◆ **SUPPLIED INFORMATION**:
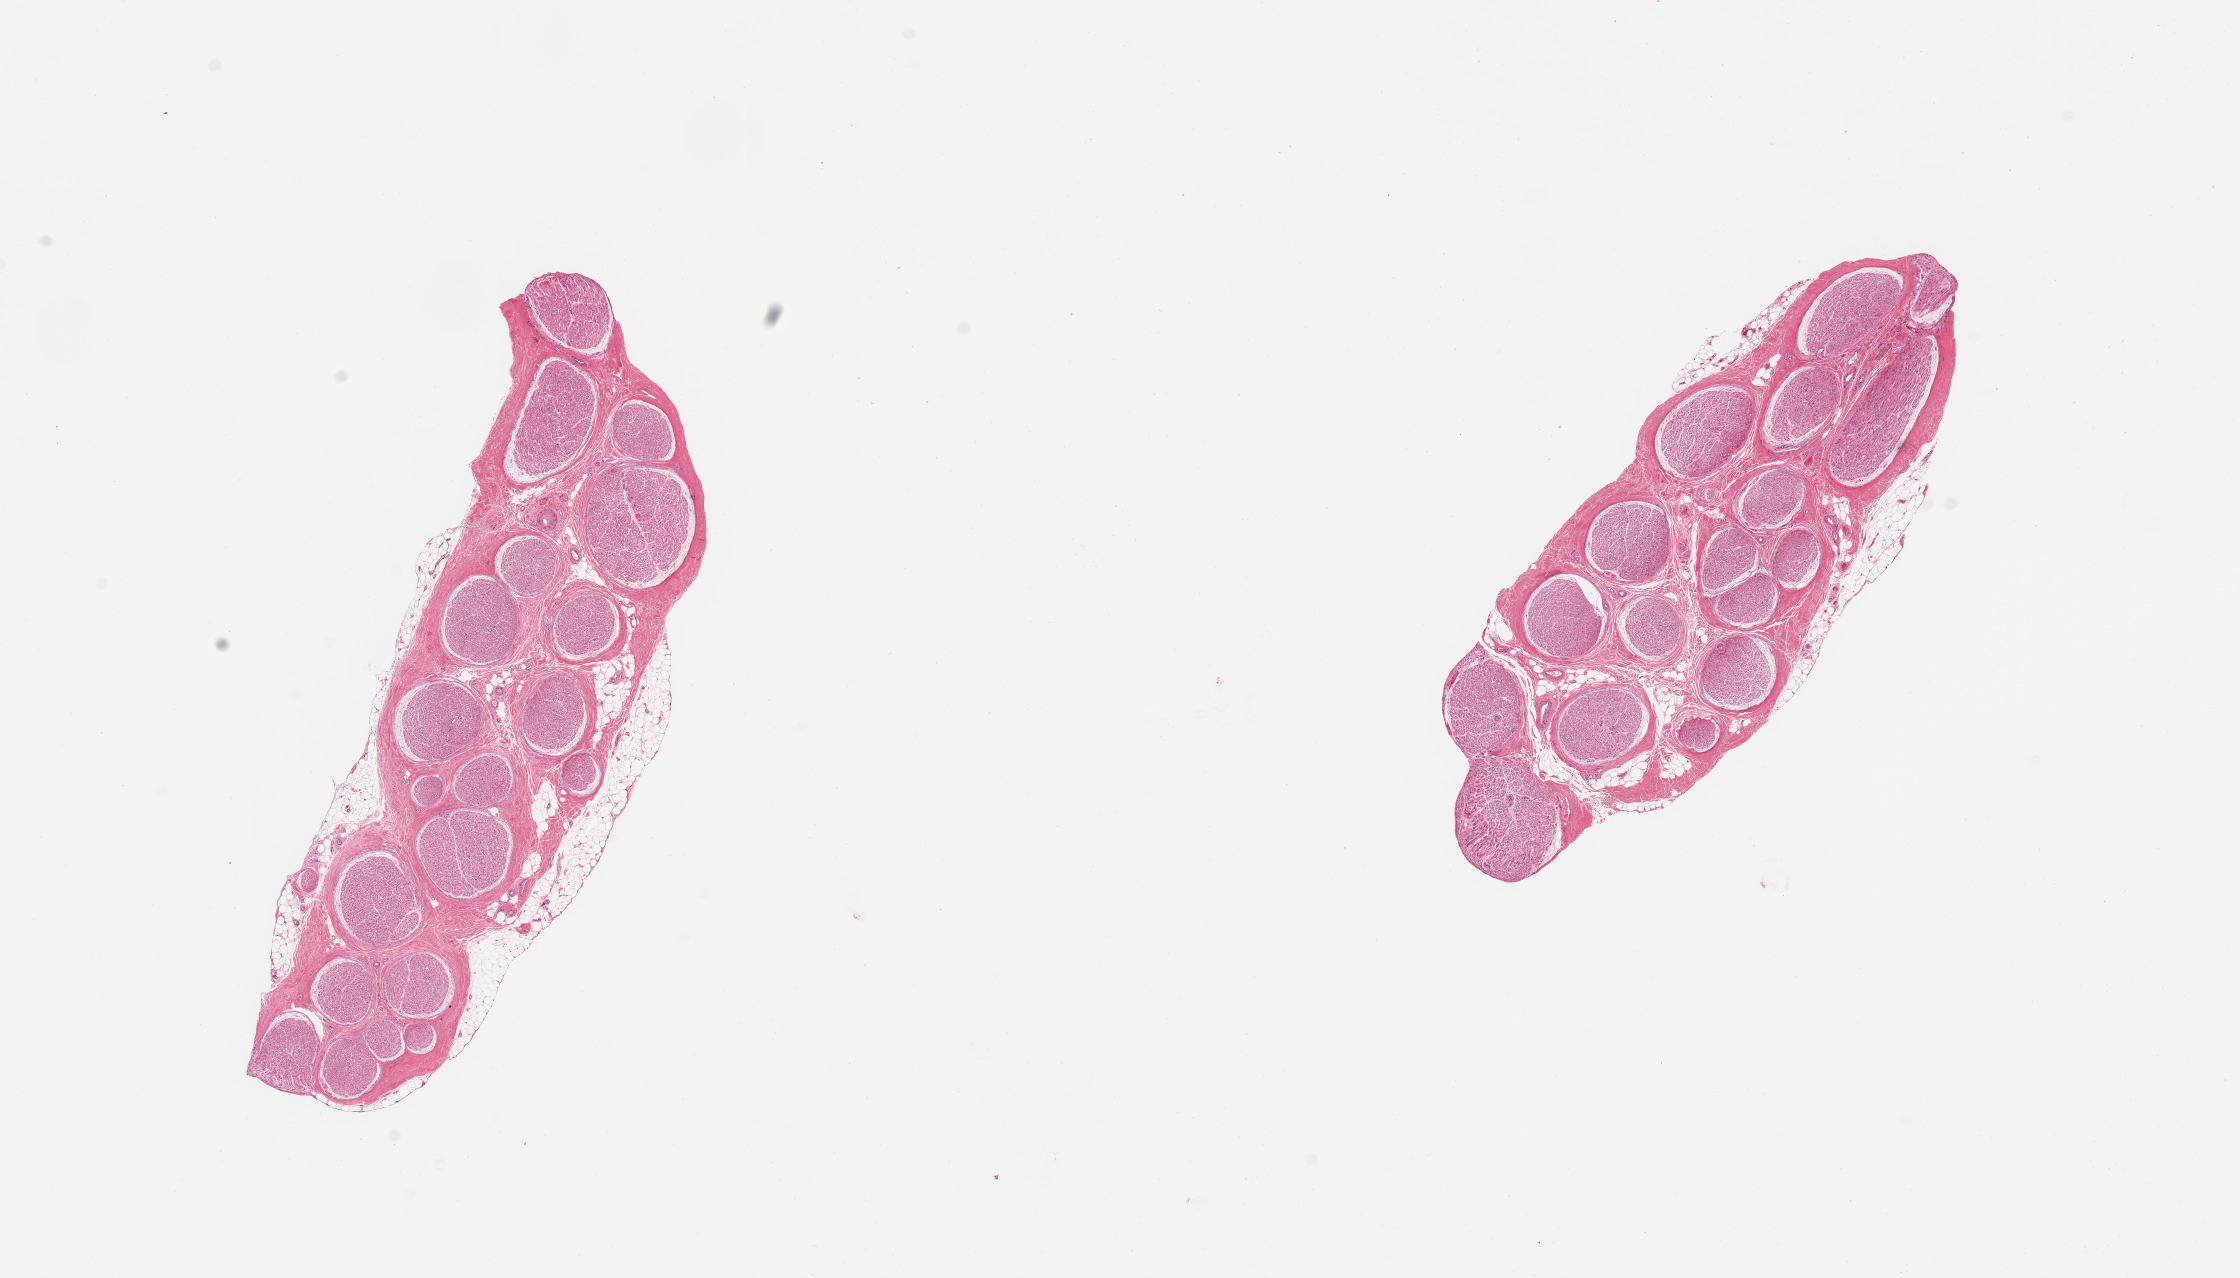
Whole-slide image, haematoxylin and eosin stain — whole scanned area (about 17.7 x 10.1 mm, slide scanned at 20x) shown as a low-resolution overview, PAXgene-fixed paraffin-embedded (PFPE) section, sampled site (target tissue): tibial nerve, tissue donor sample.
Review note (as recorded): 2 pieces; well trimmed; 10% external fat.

...

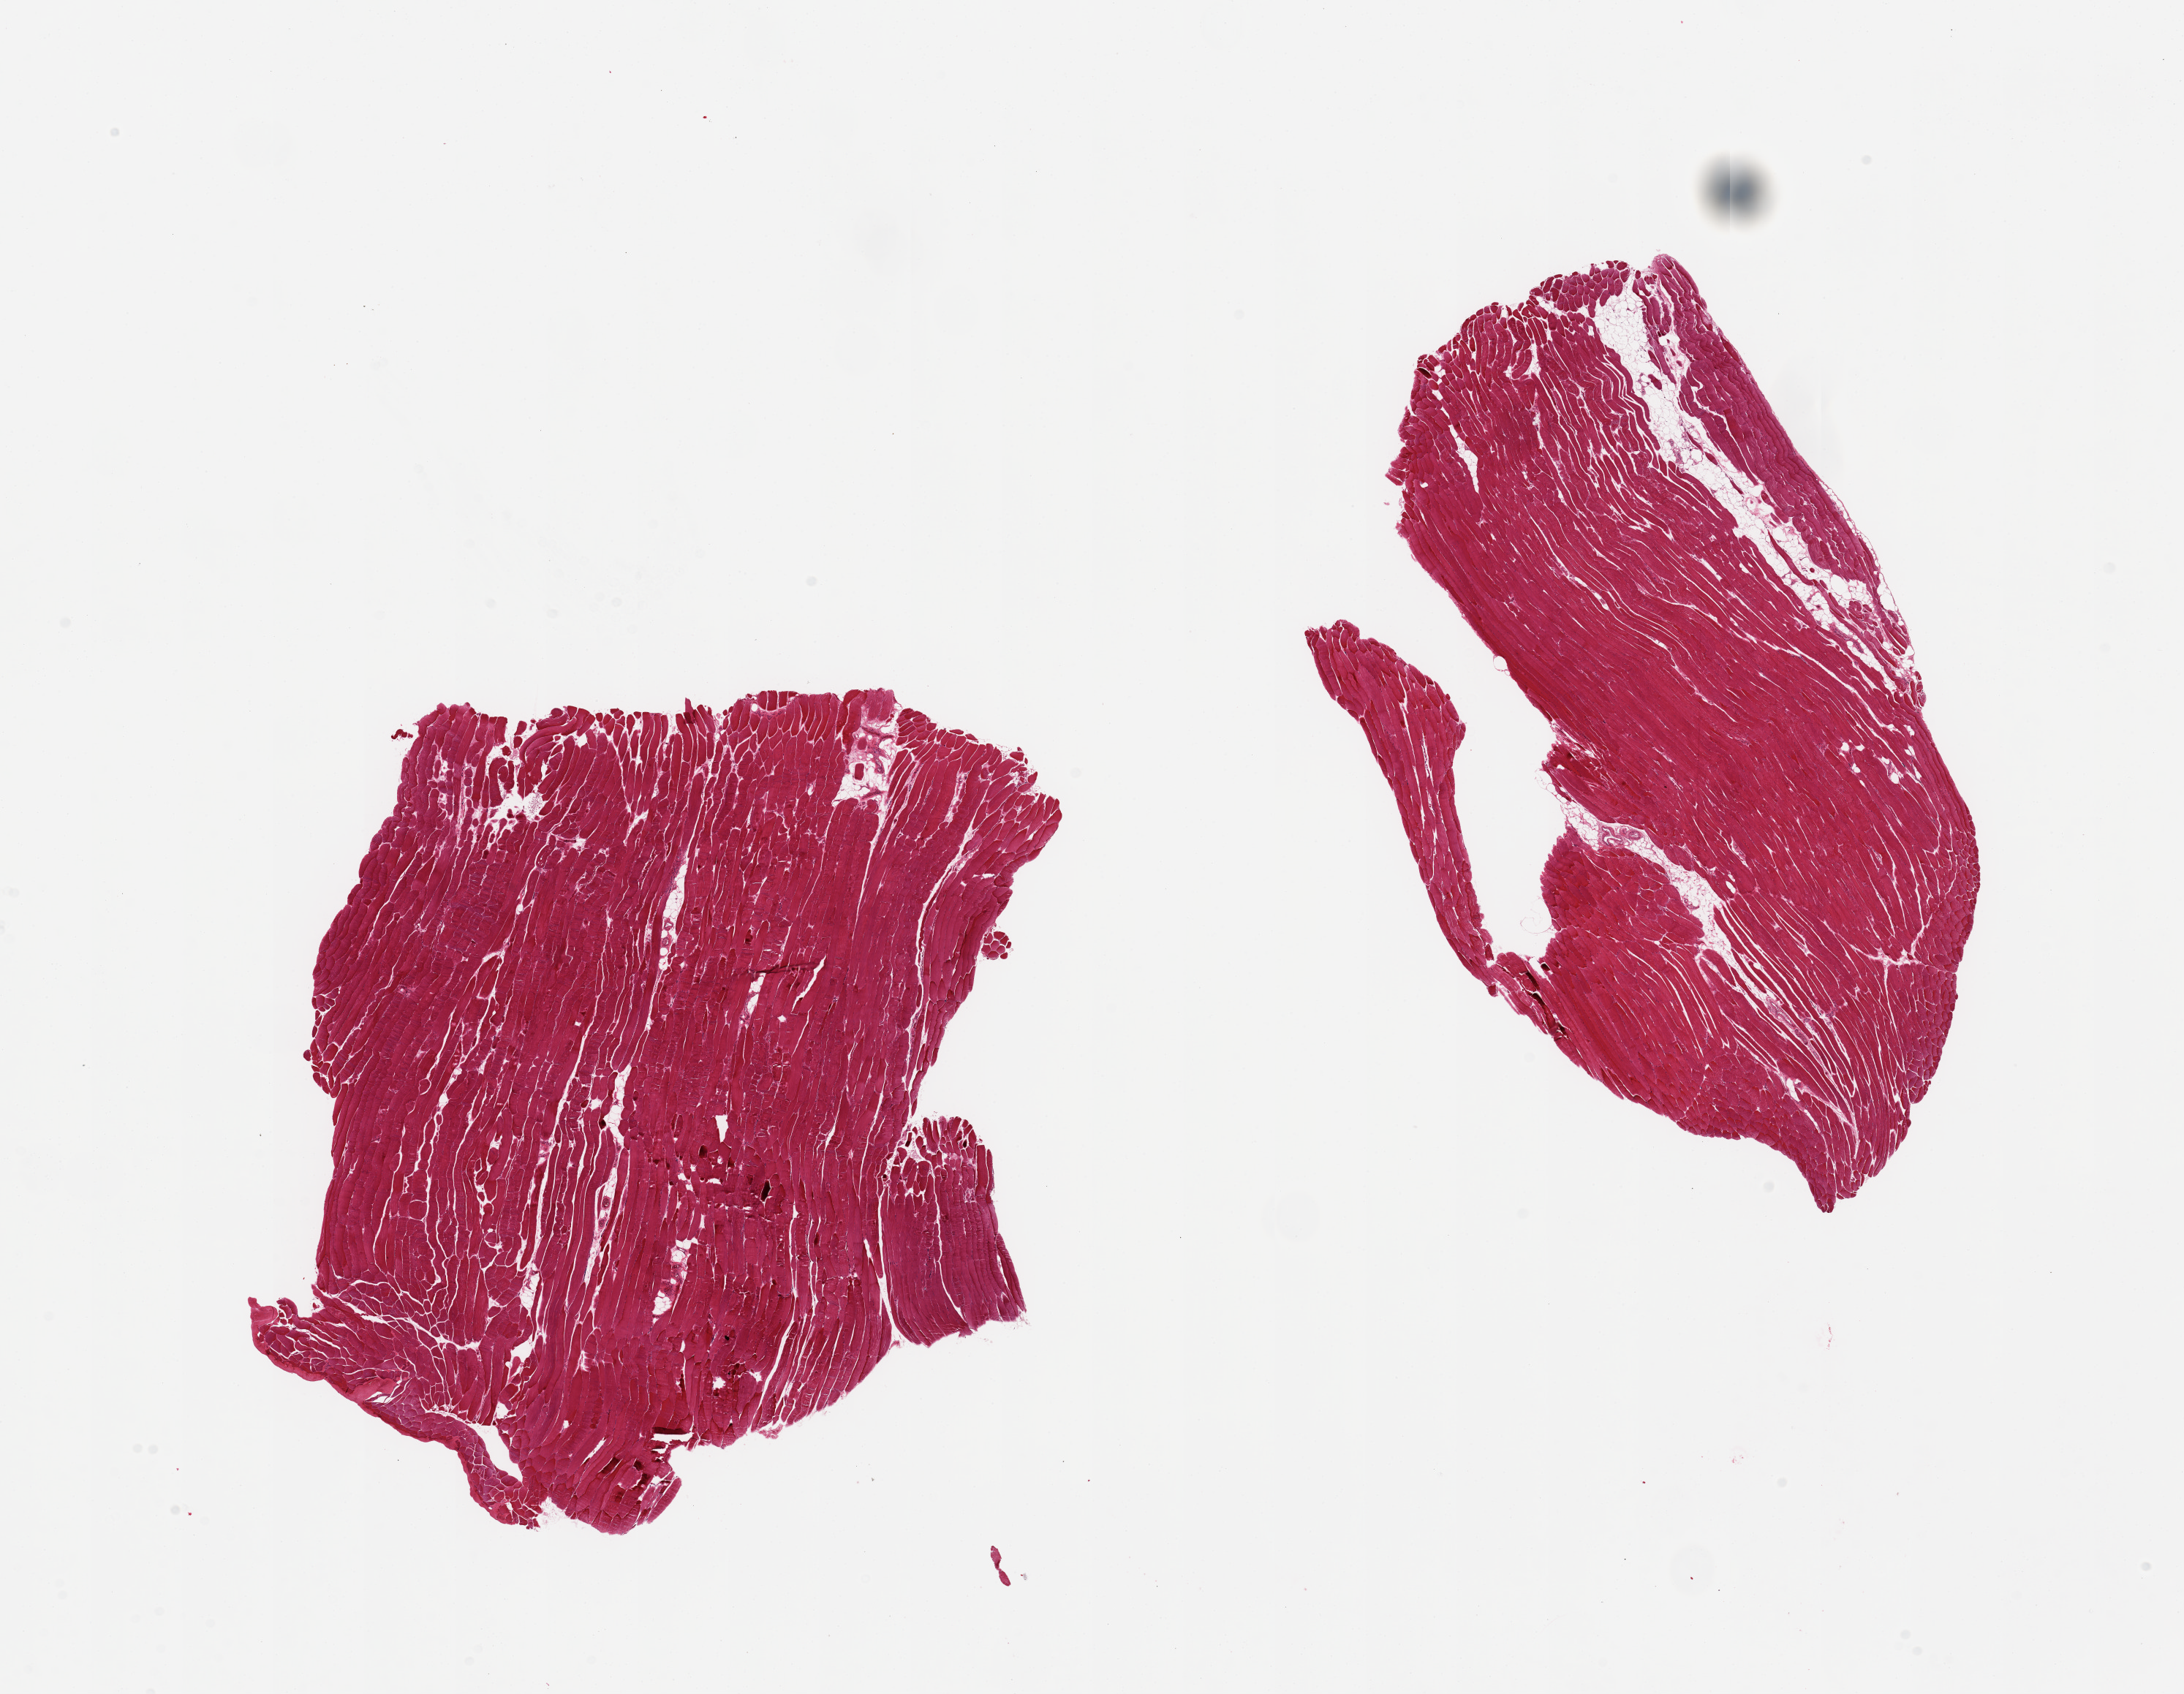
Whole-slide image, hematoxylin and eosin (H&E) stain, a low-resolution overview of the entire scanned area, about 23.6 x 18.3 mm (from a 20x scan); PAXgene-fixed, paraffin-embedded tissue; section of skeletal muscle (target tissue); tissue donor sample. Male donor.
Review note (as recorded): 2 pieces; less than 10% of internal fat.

◆ **TASK REQUIREMENTS**:
Your answer should be the lines of the records that include the word "pieces".

◆ **TASK SOLUTION**:
Review note (as recorded): 2 pieces; well trimmed; 10% external fat.
Review note (as recorded): 2 pieces; less than 10% of internal fat.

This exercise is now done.